How do you scan a dictionary in Python for a term based on its definition?

edit

If I have a Python program whose goal is to accept a definition as input and retrieve the relevant dictionary term, how exactly do I go about doing this?

I mean, I have a python dictionary (a very simple one) and I ask the user to write a definition that my program will accept as input. Then, I need to look through the entire dictionary to see if any of the definitions there match the definition that I have as my input. If so, then the program will need to print the dictionary term for which this definition applies. Futurist110 (talk) 22:24, 18 March 2019 (UTC)[reply]

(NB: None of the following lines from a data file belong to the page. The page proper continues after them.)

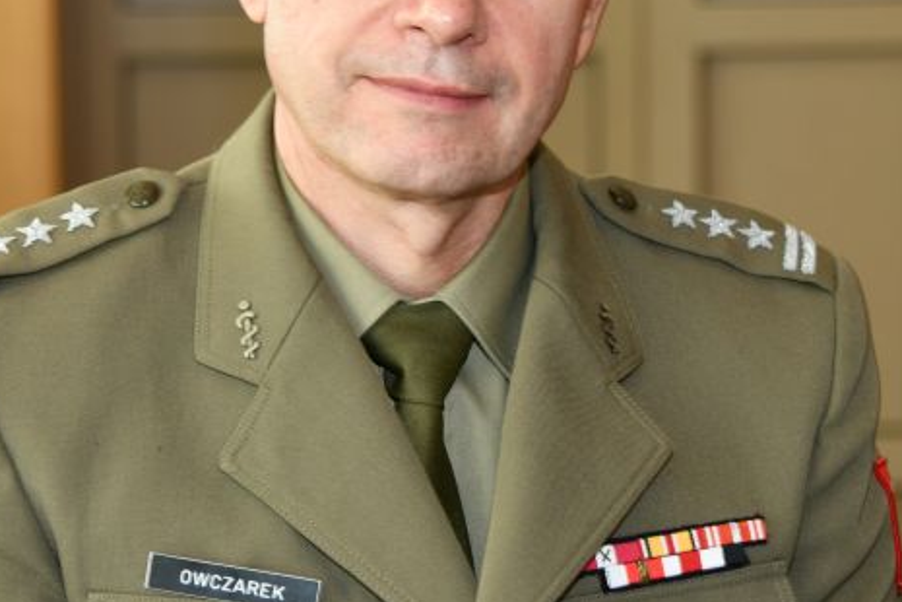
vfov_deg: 9.5
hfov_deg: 14.2
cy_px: 194
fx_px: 3608
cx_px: 308
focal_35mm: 144
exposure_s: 1/60
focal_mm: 62
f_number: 4
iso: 320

You can either search the dictionary as you say (inefficient), or make a reverse dictionary that goes from definitions to words. Note that python dictionaries are indexed on exact values: you can't look stuff up in them by substring or whatever. Plus you have to decide what to do about definitions pointed to by more than one word. It's possible that you really want a database or search engine, rather than a dictionary. Python has an SQLite module and it's worth learning how to use it on general principles. It might also be useful for the specific problem you're asking about here. 173.228.123.166 (talk) 23:53, 18 March 2019 (UTC)[reply]
  • You have two problems. The one you haven't realised is the harder.
Going from a definition to the term requires a match function to be defined, to compare your target match definition and the definition being compared. There's also a question (to which the answer is probably no) as to whether you can compare two definitions as to which is "first" (not just equal).
If there's only a match function, then you can't sort the definitions. That means your search algorithm is quite simple, you have to scan a linear list of definitions until you find one. Which is, unfortunately, slow. If they're sortable, then you can use standard B tree (and many other) approaches to make that part quicker.
The match function though is tricky. Just what is a "definition"? A paragraph of text? How do you compare two and judge them to be equal? Will your definition be a text match over the whole paragraph? Or would you have to analyse all of them and "score" them, then find the best match? You could well be looking at algorithms and libraries like Lucene here. Potentially this is a "hard" problem (working at Google hard!). Andy Dingley (talk) 00:18, 19 March 2019 (UTC)[reply]
Thank you very much for your responses, guys! Honestly, I think that the reverse dictionary approach is the best one for me in regards to this for the time being. Futurist110 (talk) 04:27, 19 March 2019 (UTC)[reply]